++++ Provided data ++++

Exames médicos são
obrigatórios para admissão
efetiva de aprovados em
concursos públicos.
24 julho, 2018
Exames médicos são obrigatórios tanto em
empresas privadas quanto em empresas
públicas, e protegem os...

++++

• _Instructions for the task_
Count the lines of the records that contain the word "obrigatórios", and reply with the number alone.

• _Answer section_
2